(Beginning of Task data)

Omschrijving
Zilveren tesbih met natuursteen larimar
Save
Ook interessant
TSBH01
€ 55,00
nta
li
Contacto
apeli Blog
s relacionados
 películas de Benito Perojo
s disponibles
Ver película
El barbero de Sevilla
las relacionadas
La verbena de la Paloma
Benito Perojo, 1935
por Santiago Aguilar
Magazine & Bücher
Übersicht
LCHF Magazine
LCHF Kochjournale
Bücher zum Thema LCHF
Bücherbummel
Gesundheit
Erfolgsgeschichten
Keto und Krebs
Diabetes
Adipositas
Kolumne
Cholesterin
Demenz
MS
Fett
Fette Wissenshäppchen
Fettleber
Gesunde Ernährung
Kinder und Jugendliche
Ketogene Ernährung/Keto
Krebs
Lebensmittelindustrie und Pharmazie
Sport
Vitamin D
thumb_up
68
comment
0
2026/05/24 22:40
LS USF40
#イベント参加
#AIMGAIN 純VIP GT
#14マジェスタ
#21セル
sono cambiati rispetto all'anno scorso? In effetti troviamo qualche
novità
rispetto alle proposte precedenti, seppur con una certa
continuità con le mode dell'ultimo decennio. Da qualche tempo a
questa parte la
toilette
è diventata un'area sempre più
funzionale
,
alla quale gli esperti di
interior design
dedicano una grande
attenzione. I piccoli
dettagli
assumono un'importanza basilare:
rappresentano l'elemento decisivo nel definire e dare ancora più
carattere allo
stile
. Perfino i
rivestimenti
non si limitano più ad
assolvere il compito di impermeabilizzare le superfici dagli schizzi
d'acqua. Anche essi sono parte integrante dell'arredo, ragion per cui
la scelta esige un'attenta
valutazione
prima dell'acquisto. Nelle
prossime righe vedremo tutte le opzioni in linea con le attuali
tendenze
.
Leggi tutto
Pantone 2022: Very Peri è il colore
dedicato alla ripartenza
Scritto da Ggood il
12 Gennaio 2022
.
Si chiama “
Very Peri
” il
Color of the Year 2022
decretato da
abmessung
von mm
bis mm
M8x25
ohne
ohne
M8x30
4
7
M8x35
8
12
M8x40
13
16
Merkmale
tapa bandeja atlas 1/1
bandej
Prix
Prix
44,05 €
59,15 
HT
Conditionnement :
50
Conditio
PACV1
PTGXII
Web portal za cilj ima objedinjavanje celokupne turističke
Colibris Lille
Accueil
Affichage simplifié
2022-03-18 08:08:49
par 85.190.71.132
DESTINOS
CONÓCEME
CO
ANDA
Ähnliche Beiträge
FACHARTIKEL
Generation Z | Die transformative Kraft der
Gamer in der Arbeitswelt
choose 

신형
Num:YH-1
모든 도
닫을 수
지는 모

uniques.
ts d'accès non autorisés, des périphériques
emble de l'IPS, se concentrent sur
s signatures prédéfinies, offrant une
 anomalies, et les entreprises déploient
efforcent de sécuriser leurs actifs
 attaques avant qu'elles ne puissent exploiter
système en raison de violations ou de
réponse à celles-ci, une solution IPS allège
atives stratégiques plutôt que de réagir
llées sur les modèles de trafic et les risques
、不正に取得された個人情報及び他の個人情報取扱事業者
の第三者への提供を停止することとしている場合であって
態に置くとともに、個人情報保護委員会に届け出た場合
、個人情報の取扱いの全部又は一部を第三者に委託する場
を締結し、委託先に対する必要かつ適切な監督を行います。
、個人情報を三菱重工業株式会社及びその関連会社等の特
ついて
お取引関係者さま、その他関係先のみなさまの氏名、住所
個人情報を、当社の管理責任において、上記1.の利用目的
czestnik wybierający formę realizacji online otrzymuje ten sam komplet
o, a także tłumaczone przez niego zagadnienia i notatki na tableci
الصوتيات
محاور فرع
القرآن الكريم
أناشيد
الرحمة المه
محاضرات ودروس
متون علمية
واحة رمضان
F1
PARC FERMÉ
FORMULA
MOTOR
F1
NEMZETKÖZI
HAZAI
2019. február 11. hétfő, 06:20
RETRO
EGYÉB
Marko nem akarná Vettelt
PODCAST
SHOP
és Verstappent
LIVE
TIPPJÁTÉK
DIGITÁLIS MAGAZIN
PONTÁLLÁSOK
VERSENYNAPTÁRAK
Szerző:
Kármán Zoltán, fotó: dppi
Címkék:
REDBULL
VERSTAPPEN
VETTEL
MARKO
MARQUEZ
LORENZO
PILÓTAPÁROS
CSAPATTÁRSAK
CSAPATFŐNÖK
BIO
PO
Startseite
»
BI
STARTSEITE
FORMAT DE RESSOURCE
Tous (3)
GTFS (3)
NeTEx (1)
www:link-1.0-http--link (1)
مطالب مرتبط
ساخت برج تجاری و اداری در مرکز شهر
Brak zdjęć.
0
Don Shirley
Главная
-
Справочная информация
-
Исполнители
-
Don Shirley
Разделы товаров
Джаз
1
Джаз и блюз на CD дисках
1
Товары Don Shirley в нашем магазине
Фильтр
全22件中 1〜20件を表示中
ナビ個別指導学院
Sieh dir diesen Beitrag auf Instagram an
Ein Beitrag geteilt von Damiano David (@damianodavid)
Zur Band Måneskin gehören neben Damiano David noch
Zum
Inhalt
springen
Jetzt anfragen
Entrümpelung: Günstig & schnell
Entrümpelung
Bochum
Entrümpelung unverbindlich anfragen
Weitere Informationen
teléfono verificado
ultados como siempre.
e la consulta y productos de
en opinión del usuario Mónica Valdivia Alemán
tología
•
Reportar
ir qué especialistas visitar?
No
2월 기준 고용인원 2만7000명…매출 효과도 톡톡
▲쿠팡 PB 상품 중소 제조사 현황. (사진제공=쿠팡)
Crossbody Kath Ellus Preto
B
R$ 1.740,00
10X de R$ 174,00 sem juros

(End of Task data)

• What the task requires:
Please set down again, word for word, only the lines from the start of the entries through the line with "prima dell'acquisto. Nelle", both ends included.

• Task answer:
Omschrijving
Zilveren tesbih met natuursteen larimar
Save
Ook interessant
TSBH01
€ 55,00
nta
li
Contacto
apeli Blog
s relacionados
 películas de Benito Perojo
s disponibles
Ver película
El barbero de Sevilla
las relacionadas
La verbena de la Paloma
Benito Perojo, 1935
por Santiago Aguilar
Magazine & Bücher
Übersicht
LCHF Magazine
LCHF Kochjournale
Bücher zum Thema LCHF
Bücherbummel
Gesundheit
Erfolgsgeschichten
Keto und Krebs
Diabetes
Adipositas
Kolumne
Cholesterin
Demenz
MS
Fett
Fette Wissenshäppchen
Fettleber
Gesunde Ernährung
Kinder und Jugendliche
Ketogene Ernährung/Keto
Krebs
Lebensmittelindustrie und Pharmazie
Sport
Vitamin D
thumb_up
68
comment
0
2026/05/24 22:40
LS USF40
#イベント参加
#AIMGAIN 純VIP GT
#14マジェスタ
#21セル
sono cambiati rispetto all'anno scorso? In effetti troviamo qualche
novità
rispetto alle proposte precedenti, seppur con una certa
continuità con le mode dell'ultimo decennio. Da qualche tempo a
questa parte la
toilette
è diventata un'area sempre più
funzionale
,
alla quale gli esperti di
interior design
dedicano una grande
attenzione. I piccoli
dettagli
assumono un'importanza basilare:
rappresentano l'elemento decisivo nel definire e dare ancora più
carattere allo
stile
. Perfino i
rivestimenti
non si limitano più ad
assolvere il compito di impermeabilizzare le superfici dagli schizzi
d'acqua. Anche essi sono parte integrante dell'arredo, ragion per cui
la scelta esige un'attenta
valutazione
prima dell'acquisto. Nelle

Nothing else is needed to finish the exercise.